While we’re always happy to see the NSW Government make announcements like the expansion of the critical Together Home program or the improved tenant access to financial support packages we are acutely aware that the truly big challenges are being avoided.
According to this Fifth Estate article by Hal Pawson, citing a substantial report by the UNSW City Futures Research Centre (co-sponsored by Shelter NSW) about the Covid-19 rental housing and homelessness impacts, the steadfast refusal of the Commonwealth Government to support a large social housing economic stimulus program has been met inconsistently across the country by state governments.

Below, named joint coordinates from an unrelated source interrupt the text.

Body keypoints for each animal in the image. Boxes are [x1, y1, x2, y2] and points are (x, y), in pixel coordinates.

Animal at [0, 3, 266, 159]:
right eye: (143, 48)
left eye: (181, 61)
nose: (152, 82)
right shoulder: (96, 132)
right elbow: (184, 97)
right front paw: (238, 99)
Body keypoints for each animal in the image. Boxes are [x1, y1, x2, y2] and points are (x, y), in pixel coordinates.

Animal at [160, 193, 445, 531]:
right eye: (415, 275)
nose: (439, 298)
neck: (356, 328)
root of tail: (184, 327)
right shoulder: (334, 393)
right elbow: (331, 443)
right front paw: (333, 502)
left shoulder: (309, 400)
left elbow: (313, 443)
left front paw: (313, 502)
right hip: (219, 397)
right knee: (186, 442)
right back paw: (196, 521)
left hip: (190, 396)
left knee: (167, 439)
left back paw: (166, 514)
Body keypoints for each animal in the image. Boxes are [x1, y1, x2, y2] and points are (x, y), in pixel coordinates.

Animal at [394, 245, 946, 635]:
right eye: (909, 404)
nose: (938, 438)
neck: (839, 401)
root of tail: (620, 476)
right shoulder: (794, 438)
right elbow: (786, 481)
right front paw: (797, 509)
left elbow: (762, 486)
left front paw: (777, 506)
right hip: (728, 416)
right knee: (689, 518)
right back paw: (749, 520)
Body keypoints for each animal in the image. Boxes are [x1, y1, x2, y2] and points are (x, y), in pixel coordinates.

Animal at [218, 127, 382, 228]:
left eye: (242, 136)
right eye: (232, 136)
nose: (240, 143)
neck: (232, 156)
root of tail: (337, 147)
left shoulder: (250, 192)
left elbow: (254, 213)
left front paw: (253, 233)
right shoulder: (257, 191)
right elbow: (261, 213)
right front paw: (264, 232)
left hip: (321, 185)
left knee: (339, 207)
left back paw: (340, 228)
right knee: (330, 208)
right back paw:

Sadly, NSW is conspicuous by its absence in the list of large-scale state government responses.
After factoring in Government plans to build, demolish, buy or sell over just the next three years, Pawson estimates NSW will only deliver a net gain of 400 social housing dwellings over this period. This stands in stark contrast to 8300 in Victoria and 4400 in Queensland and of course the NSW social housing waiting list of 51,395 approved applications (as at June 30, 2020).
In 2022 we will redouble our efforts to see meaningful action to address this obvious shortfall.